Ordinary Depths
by Deborah Leese (from This Is|Lost Love)
A BEGINNING is waiting to happen here, she thinks, as she walks by the side of the sea. Around her is salt air and silt, and the echoes of ice cream, but she sees only the light. She keeps her eyes fastened onto the brightness, afraid to let go she walks away from what could be behind her. The smell of gravy and the residue of blood still cling as she moves, but she breathes deeply, focusing on the airwaves beyond. She remembers a time of touching skin and sighs, of breathless silences where the world stood still. Then the taste of white goods and nappy rash invaded. The note on the table read only, 'Gone out! Love Mum', in handbag biro on envelope brown scrap. She imagines a rush of bread and splatter of jam as they enter, and smiles in spite of herself.
Leaving home at eighteen had been what everybody did, and the wedding and the house and the kids had all followed in the proper order. I'm not much good at anything, she says, just because she has no certificates, but she has kept house, kept the books and kept everyone happy for years.
She wonders vaguely what she looks like as she walks, but cellulite thighs have pushed her past caring, and who can afford the creams on what he'll give her if he goes? He fell asleep after he'd told her, exhausted. Half formed thoughts of inexplicable unrest had spilled from his mouth, and then merely snores, his hand on her pillow from habit. Creeping about in the dark, hoping to be noticed, she'd smoked her daughter's confiscated cigarettes, the only light the pool of orange on the living room floor.
Strangely odd to be here without a handbag. She doesn't know what to do with her hands, and her arms hang too long, swinging loosely by her sides. Passing the seaside hotel, all crunched eggshell whitewash, she looks hard at the women placed on green plastic chairs, at the artificial turf with its border of shells. The women hold aloft their glasses of lager with lime, displaying their wrinkled brown paper legs. They have managed to outlive their husbands whilst they were still husbands, and now they come together over glacé cherries and nicotined breath, softened with lavender sachet. She's almost glad she doesn't recognise herself there, though she still sees something that makes her bite her lip. Teasing the tip of her ulcerated tongue, the words circle and close at the top of her throat. Dumbly, she can push out envy, or grudging respect, but neither are quite right. To know what they want and seem so sure! Yet others have said the same of her, so perhaps not.
Their third child was a latecomer, the others nearly in their teens. Not an accident as such, she had said at the time. A late gift. Instead of finding herself that job, she had found that even the first time Mums were quite nice. With a self-employed decorator as a husband, the spare room turned easily into a nursery: quality's affordable when the labour comes free. And keeping the house, keeping the books and keeping just one more fed, washed and watered, she'd carried on.

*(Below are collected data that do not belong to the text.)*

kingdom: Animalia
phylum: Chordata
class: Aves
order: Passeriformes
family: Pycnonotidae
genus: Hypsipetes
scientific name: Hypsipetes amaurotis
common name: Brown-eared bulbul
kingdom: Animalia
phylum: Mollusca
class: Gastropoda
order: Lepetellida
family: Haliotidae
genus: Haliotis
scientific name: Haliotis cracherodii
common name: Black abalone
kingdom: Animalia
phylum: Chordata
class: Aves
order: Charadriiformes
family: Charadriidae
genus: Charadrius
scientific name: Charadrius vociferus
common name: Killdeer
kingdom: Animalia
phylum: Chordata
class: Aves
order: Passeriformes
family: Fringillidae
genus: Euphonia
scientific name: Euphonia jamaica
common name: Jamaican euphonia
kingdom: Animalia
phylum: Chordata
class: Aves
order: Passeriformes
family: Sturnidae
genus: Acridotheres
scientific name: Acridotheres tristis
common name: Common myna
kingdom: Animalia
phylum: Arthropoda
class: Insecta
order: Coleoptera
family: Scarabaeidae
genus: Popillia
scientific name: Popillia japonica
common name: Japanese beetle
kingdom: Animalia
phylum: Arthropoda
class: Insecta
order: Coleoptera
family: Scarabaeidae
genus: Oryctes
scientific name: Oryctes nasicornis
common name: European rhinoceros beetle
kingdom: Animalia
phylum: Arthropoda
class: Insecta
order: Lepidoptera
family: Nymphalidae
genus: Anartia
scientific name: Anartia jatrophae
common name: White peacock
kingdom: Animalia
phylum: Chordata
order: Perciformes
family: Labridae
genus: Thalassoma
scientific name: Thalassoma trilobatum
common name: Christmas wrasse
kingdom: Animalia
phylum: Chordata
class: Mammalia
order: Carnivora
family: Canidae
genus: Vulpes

They want for nothing. What they don't know about they can't miss, or at least that's what she's always thought. Easy is as easy does. Here today and gone tomorrow although she's never applied that to a person before. A lick and a split then I'll blow your house down. A life built on paint has been comforting the smell always fresh, though the books seldom balance. That'd be one less thing to do, she supposes.
In some ways, his indecision excites her. Like a sore tooth, she worries at it, almost pleasurably. If he does go, they'll all stay with her, and now the little one's at school at last, she'll have time to find that job. Healthy teeth and still talkative teenagers bring satisfaction she knows she has done well. She worries, but they can expect greatness in their own ways. Her eyeballs prickle, her throat tightens with the knowledge.
The cloying smell of sugar assails her nostrils and the colourless sand grits at her feet. The sea sounds like static this close rough and metallic. It is not the blue lapping she has come to feel. She imagines being pulled forwards, breaking effortlessly through surfaces, to the brightness- filled ecstasy on the horizon, the unobtainable pulse of gold, refracted a thousand times.
She sees a couple holding hands, and thinks of her own, fingers entwined with only two, one of those the man's she'd thought forever hers. Love comes with the rip of muscle and the urge to push, yes. But thinking of skin melting in the moonlight, and the rhythm of his back rippling over, she pains for the greyer hair that might not be hers to see. She isn't lost exactly. Just sometimes now, there comes a sense of falling. In waves of amber, a sense of something missed. And then a flood of urgency breaks in, whispering to her. Misplaced, maybe, but never lost. Grab.
A little girl cries at the raspberry sauce dripping down the side of her cone, and she craves the tug of a shoulder strap once more. Someone turns up the sound and adjusts the colour: the shriek of a seagull and the red of a bucket scream back in. Sausages, she thinks and reverses her step.
The woman keeps on walking, back up the beach, but the pull of the deep stays within.